(TEXT SECTION)
And in this way, we will humbly prove that you literally cannot kno NUFFIN without objective morality.

Objective morality exists, but is unknowable.

>THE PROOF IS ALL AROUND US STUPUD ATHEISTS

>objective morality

What use has a stone for morals?

HOLY

I actually agree with the idea of binding god and objective morality but also extending that and binding atheism and nihilism together, since god or the lack of god dictates the purpose of the universe and therefore humanity's moral code.

But god isn't real, so the rest of your post is shaky.

There are plenty of atheists who absurdly demand that objective morality exists though.

To be inscribed on by God's prophet.

The commandments are like the Quran: they are God's word.

>the concept of objective morality exists
>if you reject the concept, you are in some way a slave to it (true)
>by rejecting the concept you prove the existence of the thing it refers to (false)

God doesn't real.
Naturalism is all there is.
Supernatural? more like superfiction
Morals imply all 3 concepts I refuted above so they are impossible

>There are plenty of atheists who absurdly demand that objective morality exists though.
(End TEXT SECTION)
• _PROBLEMS AND TASKS_
- a) In the morality thread, what are the commandments likened to?
- b) Rewrite everything in the morality thread from "I actually agree" down to "to it (true)", switching "commandments" to "scriptures".
The records further down are not needed for any of this work.
(SUPPLIED RECORDS)
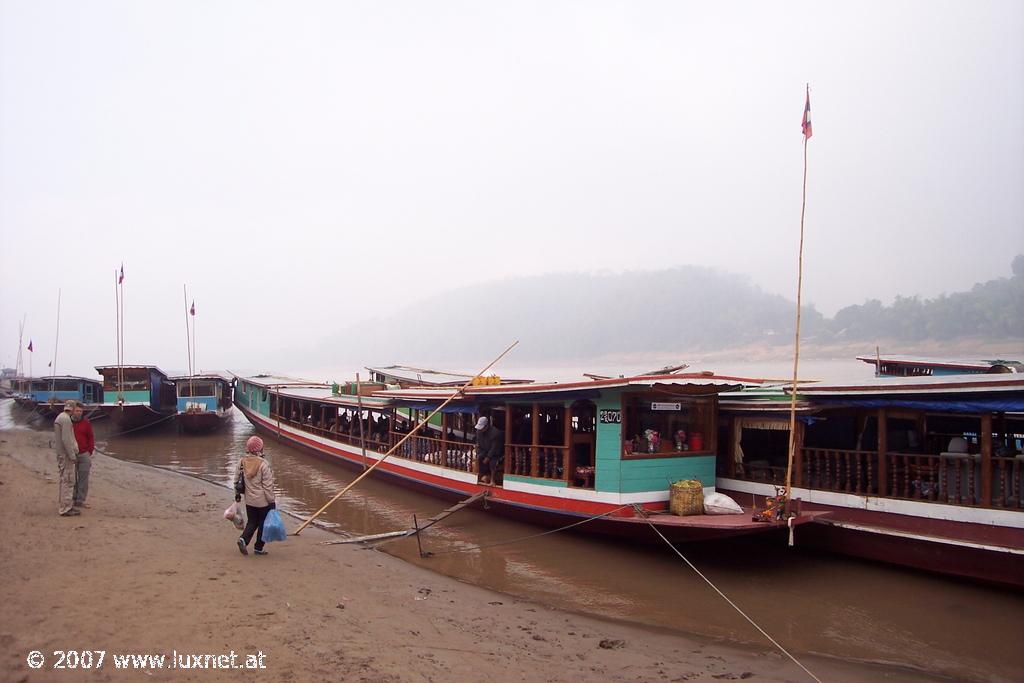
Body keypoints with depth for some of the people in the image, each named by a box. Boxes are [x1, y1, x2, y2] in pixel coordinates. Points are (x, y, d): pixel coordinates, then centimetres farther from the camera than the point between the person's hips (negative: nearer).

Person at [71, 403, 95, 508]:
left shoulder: (86, 422, 2)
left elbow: (91, 437, 8)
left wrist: (90, 452, 2)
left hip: (84, 455, 1)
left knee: (83, 478, 4)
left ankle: (80, 500, 11)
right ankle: (72, 500, 14)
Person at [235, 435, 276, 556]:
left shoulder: (242, 462, -4)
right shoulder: (263, 464, -21)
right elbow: (267, 485, -17)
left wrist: (237, 494, 23)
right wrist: (272, 501, -8)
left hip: (249, 500, 5)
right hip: (263, 501, -5)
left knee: (252, 522, 20)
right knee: (263, 524, 11)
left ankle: (243, 539, -2)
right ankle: (258, 548, 17)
(End SUPPLIED RECORDS)
• _SOLUTIONS PER TASK_
- a) The Quran, since both are God's word.

- b)
I actually agree with the idea of binding god and objective morality but also extending that and binding atheism and nihilism together, since god or the lack of god dictates the purpose of the universe and therefore humanity's moral code.

But god isn't real, so the rest of your post is shaky.

There are plenty of atheists who absurdly demand that objective morality exists though.

To be inscribed on by God's prophet.

The scriptures are like the Quran: they are God's word.

>the concept of objective morality exists
>if you reject the concept, you are in some way a slave to it (true)